In my case I had a pandas Series where the values are tuples of characters:
Out[67]
0 (H, H, H, H)
1 (H, H, H, T)
2 (H, H, T, H)
3 (H, H, T, T)
4 (H, T, H, H)
Therefore I could use indexing to filter the series, but to create the index I needed apply
. My condition is "find all tuples which have exactly one 'H'".
series_of_tuples[series_of_tuples.apply(lambda x: x.count('H')==1)]
I admit it is not "chainable", (i.e. notice I repeat series_of_tuples
twice; you must store any temporary series into a variable so you can call apply(...) on it).
There may also be other methods (besides .apply(...)
) which can operate elementwise to produce a Boolean index.
Many other answers (including accepted answer) using the chainable functions like:
.compress()
.where()
.loc[]
[]
These accept callables (lambdas) which are applied to the Series, not to the individual values in those series!
Therefore my Series of tuples behaved strangely when I tried to use my above condition / callable / lambda, with any of the chainable functions, like .loc[]
:
series_of_tuples.loc[lambda x: x.count('H')==1]
Produces the error:
KeyError: 'Level H must be same as name (None)'
I was very confused, but it seems to be using the Series.count series_of_tuples.count(...)
function , which is not what I wanted.
I admit that an alternative data structure may be better:
- A Category datatype?
- A Dataframe (each element of the tuple becomes a column)
- A Series of strings (just concatenate the tuples together):
This creates a series of strings (i.e. by concatenating the tuple; joining the characters in the tuple on a single string)
series_of_tuples.apply(''.join)
So I can then use the chainable Series.str.count
series_of_tuples.apply(''.join).str.count('H')==1

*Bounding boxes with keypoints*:
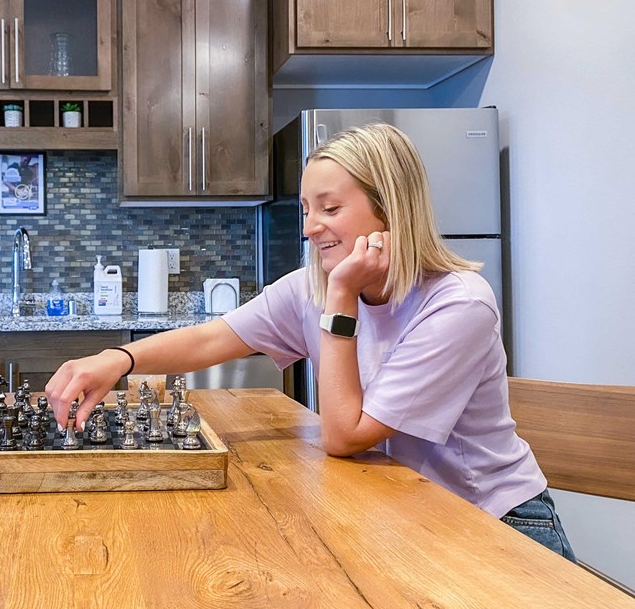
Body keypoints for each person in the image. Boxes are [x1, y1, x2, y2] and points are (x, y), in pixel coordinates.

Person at [45, 123, 576, 561]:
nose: (308, 227)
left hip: (494, 524)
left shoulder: (458, 304)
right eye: (305, 209)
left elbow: (345, 436)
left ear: (389, 211)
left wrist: (341, 298)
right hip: (399, 508)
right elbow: (213, 339)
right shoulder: (311, 286)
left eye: (329, 208)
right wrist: (117, 359)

*TASKS TO COMPLETE*:
1) Answer these questions using the pandas post above.
(a) What condition does the writer use to filter the Series of tuples?
(b) What error does the .loc[] attempt with the lambda produce?
(c) Which chainable method does the writer call after joining each tuple into a string?
2) Print the stretch of the pandas post from "Therefore I could" through "methods (besides .apply(...)".

*OUTPUTS FOR THE TASKS*:
1)
(a) Find all tuples which have exactly one 'H'.
(b) KeyError: 'Level H must be same as name (None)'
(c) Series.str.count

2)
Therefore I could use indexing to filter the series, but to create the index I needed apply
. My condition is "find all tuples which have exactly one 'H'".
series_of_tuples[series_of_tuples.apply(lambda x: x.count('H')==1)]
I admit it is not "chainable", (i.e. notice I repeat series_of_tuples
twice; you must store any temporary series into a variable so you can call apply(...) on it).
There may also be other methods (besides .apply(...)